EXTRAIT CITÉ:
On peut citer ainsi le développement accrue des perquisitions au domicile des dirigeants et des employés en raison de la généralisation du télétravail ; l’exploitation des téléphones portables, tablettes et autres moyens de communication à partir du moment où ils sont utilisés à titre professionnel (BYOD – Bring Your Own Device Policy)5, ou encore le large accès aux données stockées dans le cloud et serveurs distants.6
Des enquêtes aux périmètres nouveaux
Les enquêtes ont évolué en portant désormais sur de nouvelles considérations qui vont au-delà de la protection du consommateur stricto sensu et qui concernent le marché du travail ou encore le développement durable.
Dans le secteur environnemental, outre la fameuse affaire AdBlue de 2021, la Commission a infligé en avril 2025 un total de 458 millions d'euros à Volkswagen, Stellantis et d’autres constructeurs automobiles pour leur participation à un cartel de recyclage des véhicules entravant les objectifs d’économie circulaire au sein de l’Union européenne.
En ce qui concerne le marché du travail, si aucune sanction n’est encore à recenser, les ouvertures d’enquêtes se sont en revanche multipliées à travers l’Union européenne.7 Aux Etats-Unis, le DOJ est probablement l’une des autorités les plus actives en matière de « no-poach agreement » et accord de fixation de salaires, mais rencontre toutefois de nombreuses difficultés en matière probatoire ce qui a conduit à divers échecs au niveau contentieux.8
Extensions des enquêtes spécifiques à l’Union européenne
L’Union européenne s’est dotée de nouveaux outils législatifs pour compléter son arsenal lui permettant de mener des enquêtes. Le Digital Market Act (DMA) a pour principal objectif de réglementer les plateformes agissant comme « contrôleur d’accès ». La Foreign Subsidies Reglementation (FSR) permet d’appréhender les subventions étrangères créant des distorsions de concurrence au sein du marché intérieur.
C’est dans ce contexte qu’en 2024 la Commission a ouvert à la fois 5 enquêtes formelles de non-conformité sur le fondement du DMA contre Alphabet, Apple et Meta, ainsi que ses premières enquêtes approfondies en matière de FSR. L’une de ces dernières a conduit à une opération de visite et saisie (OVS) dans les locaux aux Pays-Bas de l’entreprise chinoise Nuctech. Cette extension des pouvoirs d’enquête de la Commission n’est pas sans poser des questions sur l’application extraterritoriale du droit de la concurrence.
Legal privilege : diversité des régimes, complexité des articulations
Clé de voûte des contentieux en matière d’OVS, la protection du secret des correspondances avocat-client reste encore pleinement d’actualité en raison d’une définition du legal privilege à géométrie variable.

CONSIGNE: Pouvez-vous renvoyer mot pour mot le passage de l'extrait sur les enquêtes de concurrence qui va de « C’est dans ce » à « à géométrie variable. » ?

(Lignes extraites)
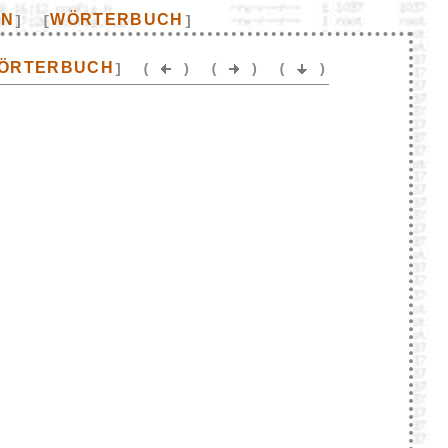
EN
WÖRTERBUCH
]
[
]
ÖRTERBUCH
]
(
)
(
)
(
)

CORRIGÉ:
C’est dans ce contexte qu’en 2024 la Commission a ouvert à la fois 5 enquêtes formelles de non-conformité sur le fondement du DMA contre Alphabet, Apple et Meta, ainsi que ses premières enquêtes approfondies en matière de FSR. L’une de ces dernières a conduit à une opération de visite et saisie (OVS) dans les locaux aux Pays-Bas de l’entreprise chinoise Nuctech. Cette extension des pouvoirs d’enquête de la Commission n’est pas sans poser des questions sur l’application extraterritoriale du droit de la concurrence.
Legal privilege : diversité des régimes, complexité des articulations
Clé de voûte des contentieux en matière d’OVS, la protection du secret des correspondances avocat-client reste encore pleinement d’actualité en raison d’une définition du legal privilege à géométrie variable.